Non si cambia in fretta, neppure dopo un trauma che arrivi alle radici dell'essere. Non è vero naturalmente che l'Aids faccia diventare "buoni" o "migliori". La malattia e la sofferenza probabilmente fanno diventare tutti più "cattivi", poiché nulla come la sventura produce egoismo e sentimenti sgradevoli con cui è anche gravoso convivere. Non si capisce perché da sani dovrebbero esserci meno motivi per essere buoni rispetto alla malattia.
L'aiuto reciproco nel disagio è molto raro, perché la comprensione nella disgrazia è ostacolata dall'enfasi su di sé come vittime. È vero però che il dolore scava in profondità, e nel corso dello scavo possono emergere, insieme ai sassi e ai rifiuti, anche degli oggetti preziosi, se si concepisce l'idea di tale possibilità. Quasi nessuno però pensa che vi siano tesori nascosti nella condizione dell'uomo malato.
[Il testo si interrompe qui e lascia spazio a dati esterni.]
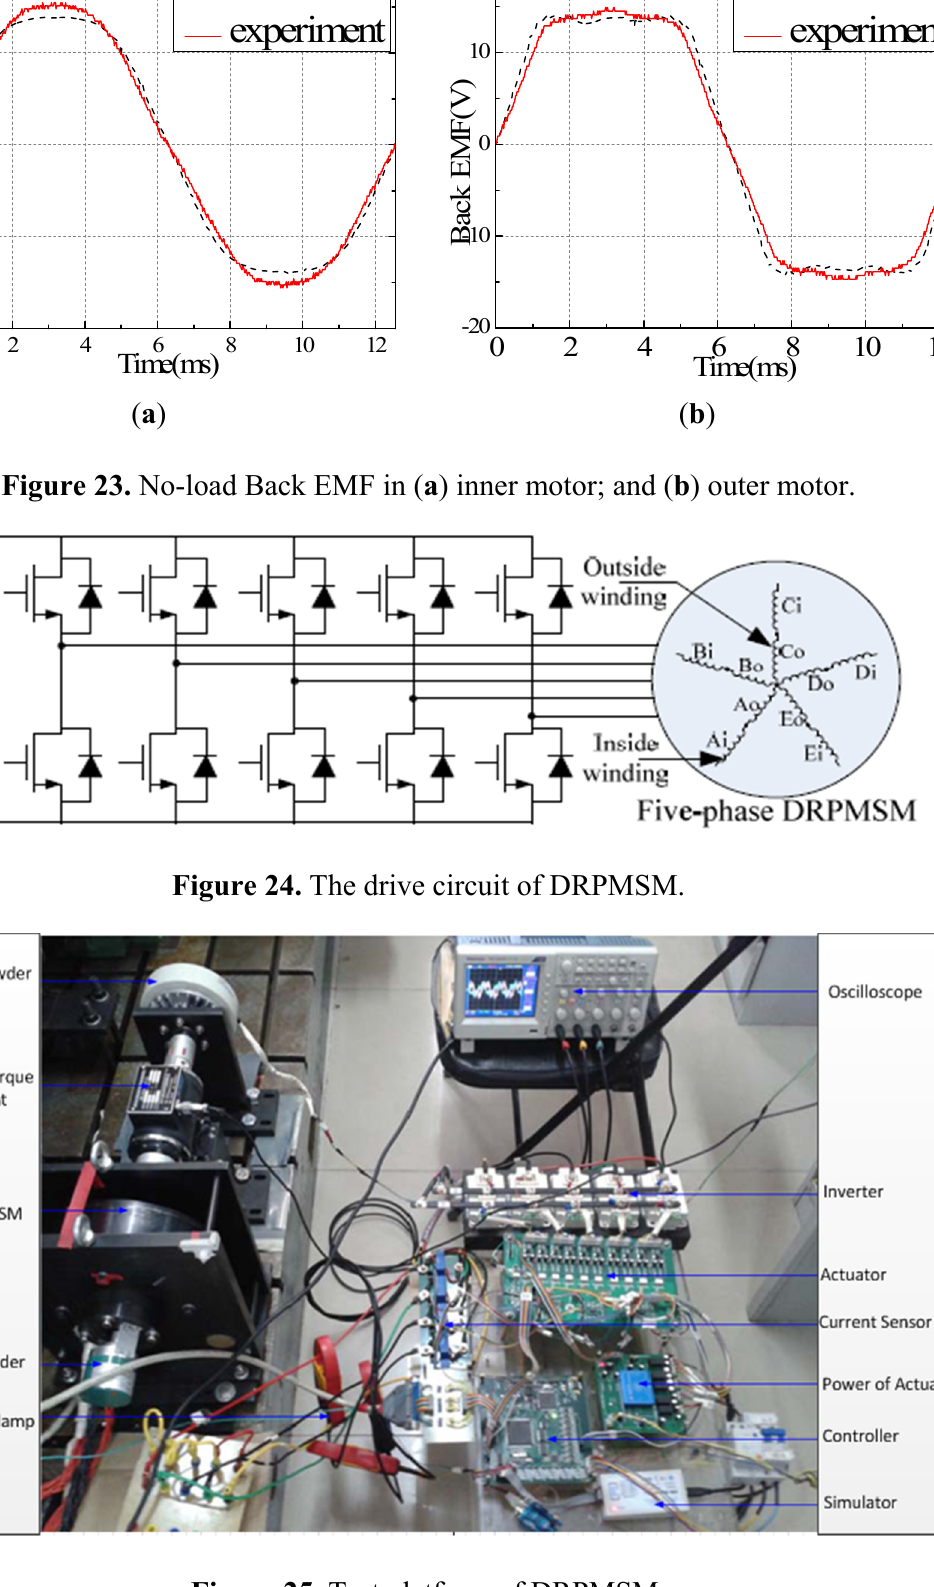
Figure 25. Test platform of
L'umanità viene radiografata dalla malattia, che si rivela una vera prova del nove della personalità. È facile apparire in modo positivo quando si è sani, belli, giovani e potenti. I fili di cui è composto il nastro della personalità individuale si rivelano quando si comincia a soffrire e a decadere.
Non ci si deve stupire perciò delle violenze e degli abusi che si verificano nei rapporti interpersonali nel corso della malattia, il che non significa accettarli supinamente. La differenza sostanziale tra piacere e dolore riguarda le conseguenze in termini di interrogativi: il piacere non chiede perché, il dolore sì, sempre. Perché soffro? Perché esiste la sofferenza? Tali domande aprono spiragli di comprensione e fanno del dolore sempre un problema di senso.
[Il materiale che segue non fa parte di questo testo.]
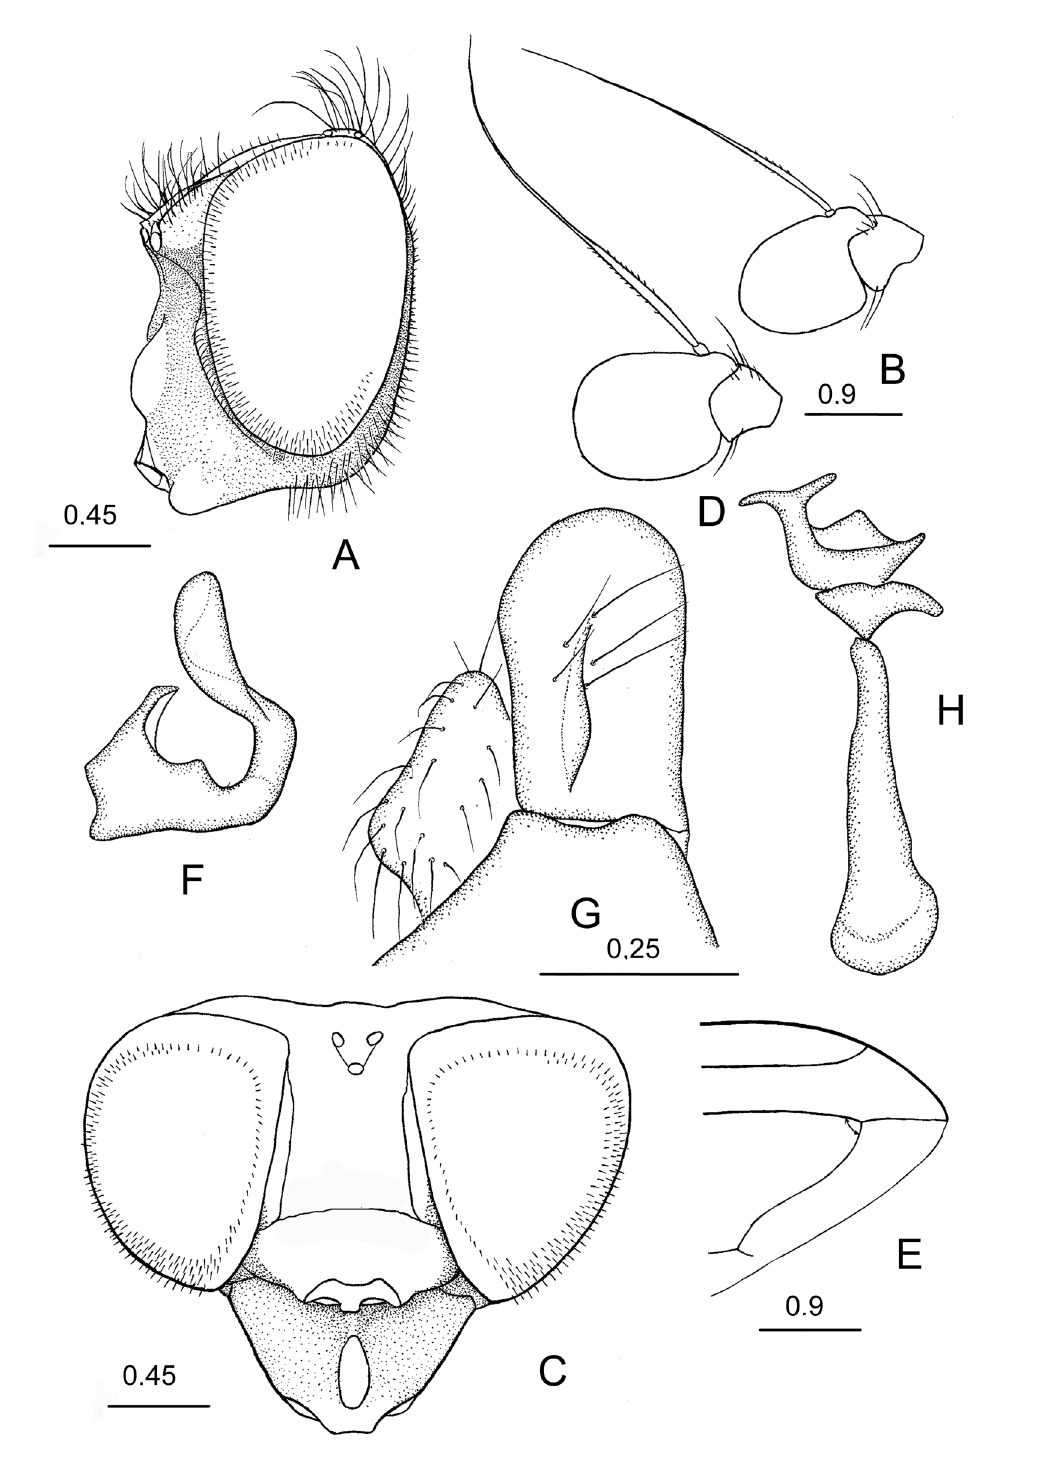
Fig. 27. Cheilosia ( Cheilosia ) hauseri sp. nov.; A–B, E–H = holotype, ♂ (CSCA), C–D = paratype, ♀ (CNC). A . Head, lateral view. B, D . Antenna, lateral view of pedicel and basoflagellomere. C . Head, dorsal view. E . Tip of wing. F . Superior lobe of hypandrium, lateral view. G . Surstylus and gonocercus, lateral view. H . Aedeagus and aedeagal apodeme, lateral view. Scale bars indicated in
Che lo si affronti con tecniche mediche o psicologiche, il dolore rimane una problematica esistenziale, quindi filosofica. Karl Jaspers in uno scritto autobiografico sostiene che il malato ha soprattutto un problema di libertà. Quando la malattia occupa il tempo della vita, diventa vita, è vita malata, non essendoci più estraneità tra l'una e l'altra. Come si può essere liberi nella necessità, sani nella malattia?
Nella sieropositività la medicalizzazione spinge a vivere in attesa di un evento catastrofico o concentrati nel tentativo di prevenirlo. Diventa un'impresa pertanto dedicare tempo ed energie a trovare e mantenere un equilibrio tra i due estremi della identificazione totale e della estraniazione totale rispetto alla malattia. Da un lato c'è chi rifiuta la malattia negando di essere malato: non ho niente a che fare con la malattia, la mia essenza è altrove. Dall'altro lato c'è chi si identifica fino in fondo con la malattia: sono malato, è finita. Tutti giungono a toccare ciascuno dei due poli per un periodo più o meno lungo nel tentativo di trovare un adattamento, e si pongono il problema di come fare a restar sani e far progetti di crescita senza dimenticare la malattia e la morte.
Ci può essere progresso emozionale, psicologico, umano, mentre si regredisce da tutti i punti di vista?! Che la persona malata lo voglia o no, e che lo vogliano o no i congiunti, ci sono momenti in cui il processo di umanizzazione traspare senza possibilità di equivoco. Le verità e i contenuti che il malato ha appreso si colgono nella comunicazione, anche senza il ricorso alle parole. Non ci sono parole, del resto, per alcune verità e consapevolezze.
Ogni malato ha da scongiurare un pericolo speciale: quello dell'impoverimento, della riduzione al vuoto comunicativo. La sfida di ogni malattia è adattare la croce a se stessi, affinché sia possibile portarla con dignità. Molte persone con Aids sono state distrutte da croci spropositate per le loro spalle in quanto costruite da uomini ostili corsi in aiuto del destino. Adattarsi alla croce su cui si è o si viene crocefissi è un compito che riguarda tutti, nessuno escluso.